Split-Personality Smartphones
As employees increasingly use their personal mobile devices for work, more services will enable people to toggle between business and pleasure while keeping them distinct, reducing the need for multiple devices. In the U.S., AT&T’s new Toggle allows users to easily switch from work mode to personal mode.
 
iTV
Perhaps the most buzzed-about tech launch of 2012 is a TV from Apple. It’s all just rumors and rampant speculation as yet, most of which involve the company introducing a television in the second half of the year that would sync with other Apple devices, stream from the Web and allow gesture controls.

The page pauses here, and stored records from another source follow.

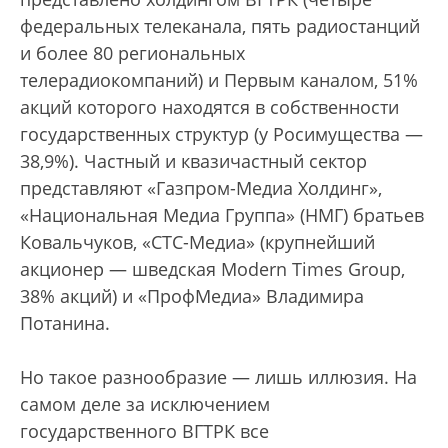
федеральных телеканала, пять радиостанций
и более 80 региональных
телерадиокомпаний) и Первым каналом, 51%
акций которого находятся в собственности
государственных структур (у Росимущества —
38,9%). Частный и квазичастный сектор
представляют «Газпром-Медиа Холдинг»,
«Национальная Медиа Группа» (НМГ) братьев
Ковальчуков, «СТС-Медиа» (крупнейший
акционер — шведская Modern Times Group,
38% акций) и «ПрофМедиа» Владимира
Потанина.
Но такое разнообразие — лишь иллюзия. На
самом деле за исключением
государственного ВГТРК все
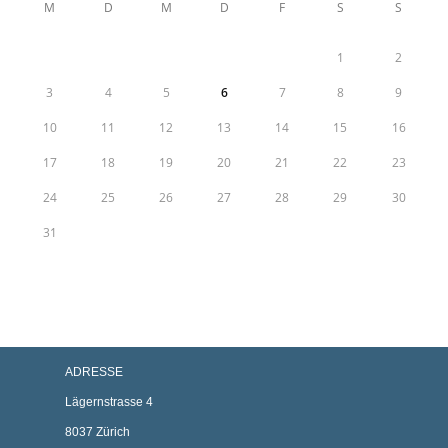
M
D
M
D
F
S
S
1
2
3
4
5
6
7
8
9
10
11
12
13
14
15
16
17
18
19
20
21
22
23
24
25
26
27
28
29
30
31
ADRESSE
Lägernstrasse 4
8037 Zürich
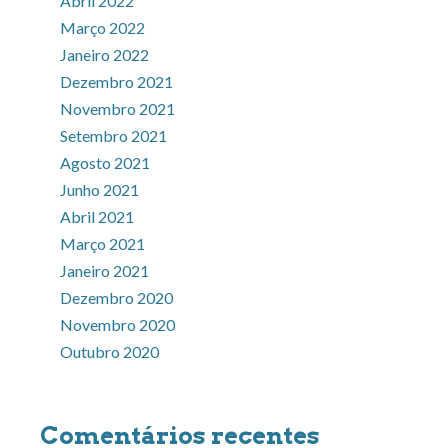
Abril 2022
Março 2022
Janeiro 2022
Dezembro 2021
Novembro 2021
Setembro 2021
Agosto 2021
Junho 2021
Abril 2021
Março 2021
Janeiro 2021
Dezembro 2020
Novembro 2020
Outubro 2020
Comentários recentes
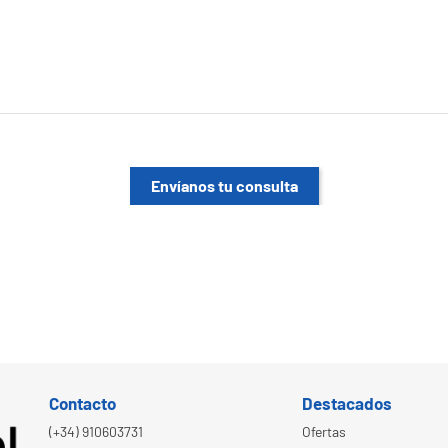
Envíanos tu consulta
Contacto
Destacados
(+34) 910603731
Ofertas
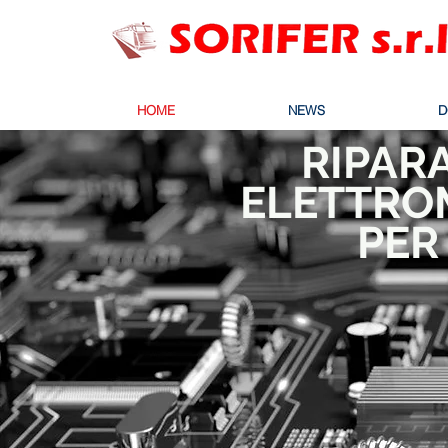
HOME
NEWS
D
RIPAR
ELETTRO
PER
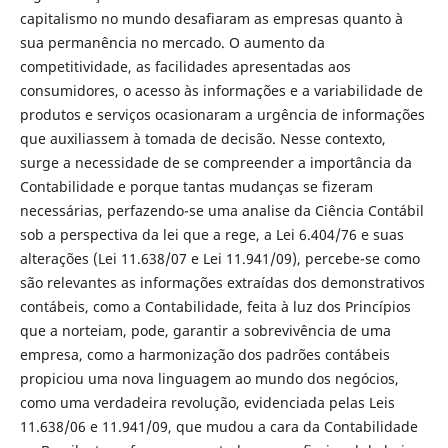
capitalismo no mundo desafiaram as empresas quanto à
sua permanência no mercado. O aumento da
competitividade, as facilidades apresentadas aos
consumidores, o acesso às informações e a variabilidade de
produtos e serviços ocasionaram a urgência de informações
que auxiliassem à tomada de decisão. Nesse contexto,
surge a necessidade de se compreender a importância da
Contabilidade e porque tantas mudanças se fizeram
necessárias, perfazendo-se uma analise da Ciência Contábil
sob a perspectiva da lei que a rege, a Lei 6.404/76 e suas
alterações (Lei 11.638/07 e Lei 11.941/09), percebe-se como
são relevantes as informações extraídas dos demonstrativos
contábeis, como a Contabilidade, feita à luz dos Princípios
que a norteiam, pode, garantir a sobrevivência de uma
empresa, como a harmonização dos padrões contábeis
propiciou uma nova linguagem ao mundo dos negócios,
como uma verdadeira revolução, evidenciada pelas Leis
11.638/06 e 11.941/09, que mudou a cara da Contabilidade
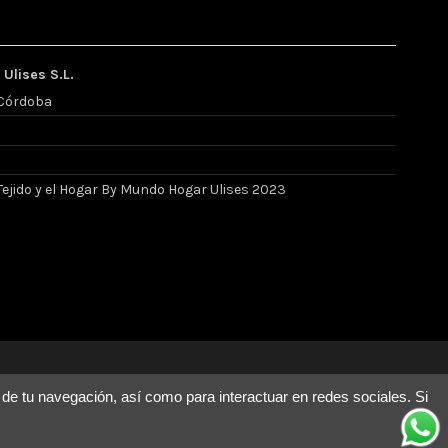
Ulises S.L.
, Córdoba
l Tejido y el Hogar By Mundo Hogar Ulises 2023
 de tu navegación, así como para interactuar en redes sociales. Si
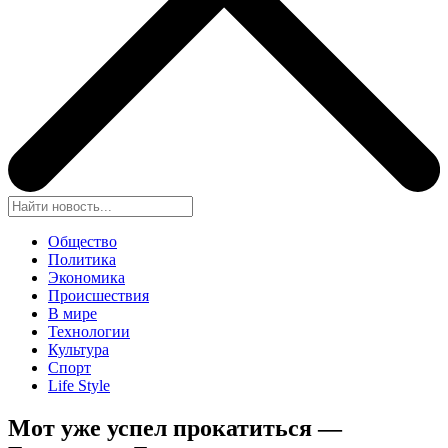
Общество
Политика
Экономика
Происшествия
В мире
Технологии
Культура
Спорт
Life Style
Мот уже успел прокатиться —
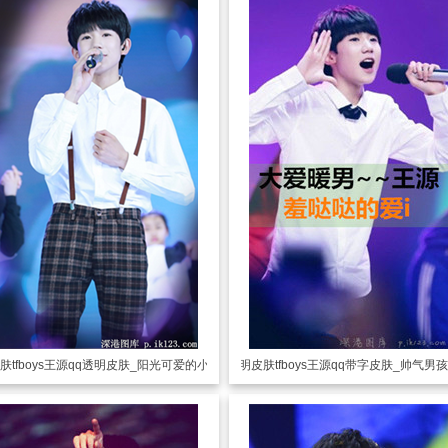
肤
tfboys王源qq透明皮肤_阳光可爱的小少年
透明皮肤
tfboys王源qq带字皮肤_帅气男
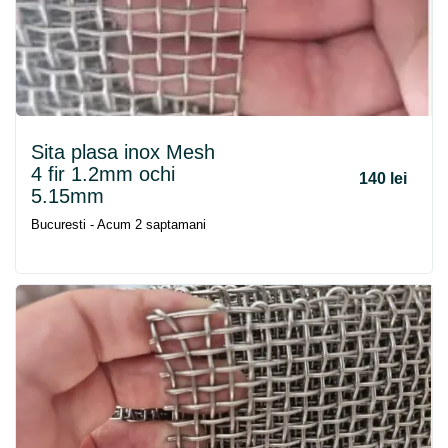
Sita plasa inox Mesh
4 fir 1.2mm ochi
140 lei
5.15mm
Bucuresti - Acum 2 saptamani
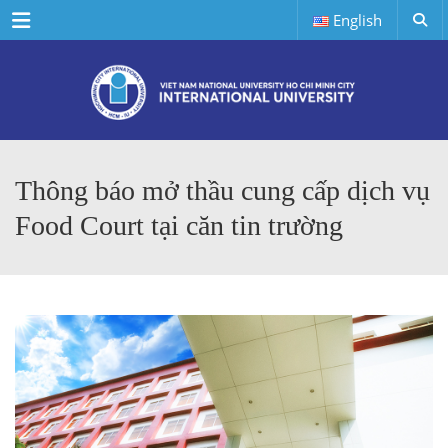
Menu
English
Thông báo mở thầu cung cấp dịch vụ
Food Court tại căn tin trường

The product, one of the things Steve Jobs had been focusing on, could help to disrupt a new category.
 
The Virtual Fitting Room
Variations on this have been promised for a while. Now, technology that allows people to try on clothes without leaving home is coming to market. Using augmented reality via a webcam, startups such as Clothia make it easier for online shoppers to see how they look in garments they like, pair these with clothes they already own and share results with their social network.
 
Anywhere, Any-Way Shopping 
As e-commerce and brick-and-mortar retailing integrate and overlap, shopping will entail simply clicking — buying products from a PC or mobile device — and then collecting the order at a physical location or having it immediately delivered. Multi-channel buying will be faster and more streamlined, with less time in lines and shorter waits for online shoppers. Some supermarkets are setting up displays where shoppers scan QR codes for the grocery items they want, then have them delivered or pick them up in-store. We’ll also see click-and-deliver for in-store shoppers who want different sizes, shorter waits or less heavy lifting.
 
Cloud Security
As more businesses store more customer and proprietary information in the cloud, the threat of hackers accessing scores of credit card numbers, pending patents and more will prompt a rise in cloud security concerns and services that claim to be a solution. Companies are already selling security measures to big businesses, and Google, Verizon, Intel, McAfee and Microsoft have all joined the Cloud Security Alliance, dedicated to best practices for cloud security.
 
Mobile Security
As smartphones become pervasive, so too will security issues. App usage, mobile browsing and mobile payments all put personal data at risk. The Android system, the top target of malicious software, saw a near-fivefold increase in malware between July and November. As the risk rises, computer security firms like McAfee, Symantec and Sophos are ramping up investments in mobile security, as are manufacturers (Samsung, for instance, is offering the Secu-NFC chip for NFC-enabled phones).
 
Tap-and-Pay Incentives 
Tap-and-pay technology faces a chicken-and-egg problem, with retailers reluctant to foot the cost for terminals without clear shopper demand, and consumers entrenched in their ways. Watch for the companies behind the technology to offer both groups more reasons for adoption, such as lower retailer fees on contactless purchases and loyalty rewards for participating consumers. 
 
Toys for Tablets
The next generation of kids entertainment combines tablets and toys to create a more physical-and-digital interactive experience. Toys that feature embedded sensors can communicate with an app on the tablet, like Disney’s new AppMATes range, which pairs toys based on characters from Cars 2 with an iPad game that turns the tablet into a road surface.
 
The Wrist Wallet
The latest innovation in contactless payments may be a throwback: Microchip-embedded wristwatches that enable small “Tap & Go” payments. MasterCard’s Watch2Pay, a collaboration with watchmaker LAKS, hit the U.K. in November, following launches in several Asian markets, Turkey and Poland.